I am having some troubles with discretizing a 1D Schrödinger equation via finite differences.
The equation that I am trying to solve numerically is of the following form
$$
-u^{\prime \prime} +\left (\sin(x) – \frac{40}{1 + x^2} \right)u = \lambda u, \quad u \in (0, \infty),\\
u(0) = 0\,.
$$
The spectrum of this problem has band gap structure and I am aware that there will appear spurious eigenvalues when discretizing it using a simple finite difference scheme. To numerically solve the problem, I truncated it to a finite interval $(0,L)$ with $L$ sufficiently large and impose the Neumann condition $u^\prime(L) = 0$. And that is where my problem is. I am not quite sure how to incorporate this condition into the finite difference matrix. My current approach is to define the tridiagonal matrix $A$ as
$$
A = \frac{1}{h^2} \text{tridiag}(-1,2,-1) + h^2 \text{diag}(q(0), q(h), \dotsc, q((N-1)h))\,,
$$
where $q(x) = \sin(x) – 40/(1+x^2)$ is the potential from above, $h$ is the mesh size and $N$ is the number of mesh points. The original problem is then approximately solved by solving the algebraic eigenvalue problem
$$
Au_h = \lambda_h u_h.
$$
I do have high-accuracy approximations of the bands and gaps from two papers that compute the eigenvalues using different techniques but of course, since I am in fact solving a different problem, my results do not match theirs.
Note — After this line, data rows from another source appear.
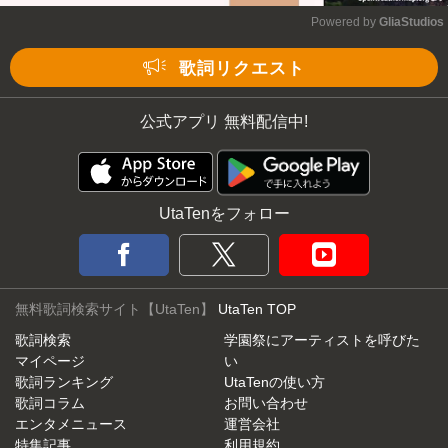
Powered by 
GliaStudios
Mute
歌詞リクエスト
公式アプリ 無料配信中!
UtaTenをフォロー
無料歌詞検索サイト【UtaTen】
UtaTen TOP
歌詞検索
学園祭にアーティストを呼びた
マイページ
い
歌詞ランキング
UtaTenの使い方
歌詞コラム
お問い合わせ
エンタメニュース
運営会社
特集記事
利用規約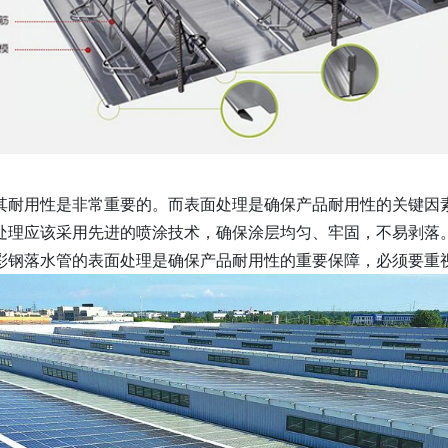
其耐用性是非常重要的。而表面处理是确保产品耐用性的关键因
处理应该采用先进的喷涂技术，确保涂层均匀、牢固，不易剥落
彩钢落水管的表面处理是确保产品耐用性的重要保障，必须要重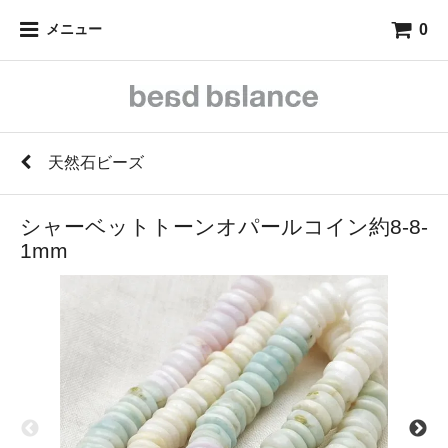
0
メニュー
天然石ビーズ
シャーベットトーンオパールコイン約8-8-
1mm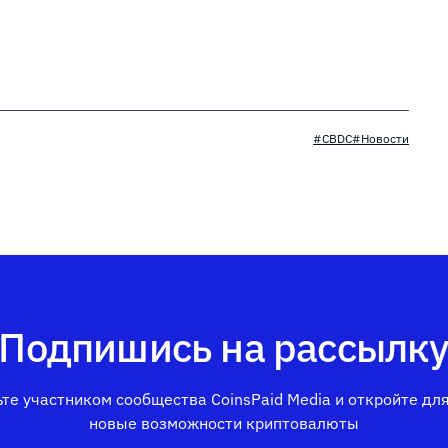
#CBDC
#Новости
Подпишись на рассылк
те участником сообщества CoinsPaid Media и откройте дл
новые возможности криптовалюты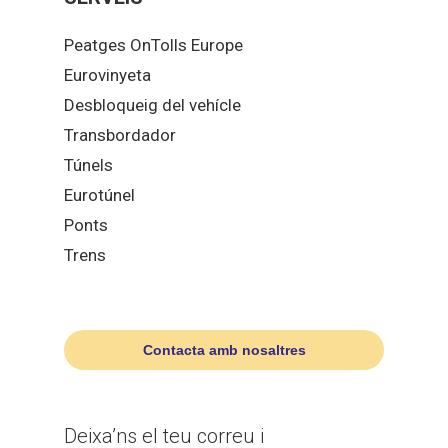
Peatges OnTolls Europe
Eurovinyeta
Desbloqueig del vehícle
Transbordador
Túnels
Eurotúnel
Ponts
Trens
Contacta amb nosaltres
Deixa’ns el teu correu i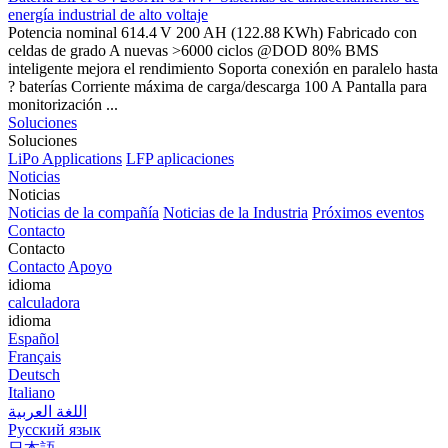
energía industrial de alto voltaje
Potencia nominal 614.4 V 200 AH (122.88 KWh) Fabricado con
celdas de grado A nuevas >6000 ciclos @DOD 80% BMS
inteligente mejora el rendimiento Soporta conexión en paralelo hasta
? baterías Corriente máxima de carga/descarga 100 A Pantalla para
monitorización ...
Soluciones
Soluciones
LiPo Applications
LFP aplicaciones
Noticias
Noticias
Noticias de la compañía
Noticias de la Industria
Próximos eventos
Contacto
Contacto
Contacto
Apoyo
idioma
calculadora
idioma
Español
Français
Deutsch
Italiano
اللغة العربية
Русский язык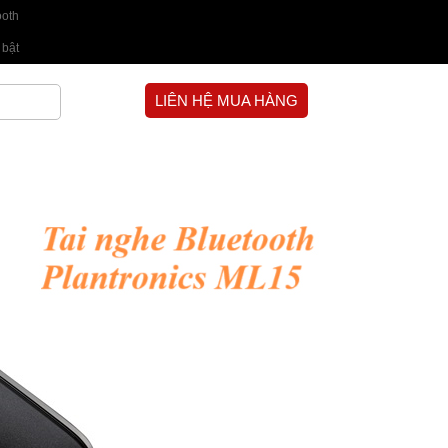
ooth
 bật
LIÊN HỆ MUA HÀNG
How can I add the Neumann boundary conditions to this discretized poblem? Is what I'm done up until now even right? Thanks in advance.
Best Answer
As $u(0)=0$ is fixed, your first equation in the PDE discretization is centered at
x=h, so your second diagonal matrix should contain $[q(h),q(2h)...,q(Nh)]$.You can use $u(L+h)=u(L-h)+O(h^3)$. This means that with the last equation centered at $x=L=Nh$ $$ -\frac{u(L+h)-2u(L)+u(L-h)}{h^2}+q(L)u(L)=\frac{2u(L)-2u(L-h)}{h^2}+q(L)u(L) $$ you have to double the entry $A_{N,N-1}$.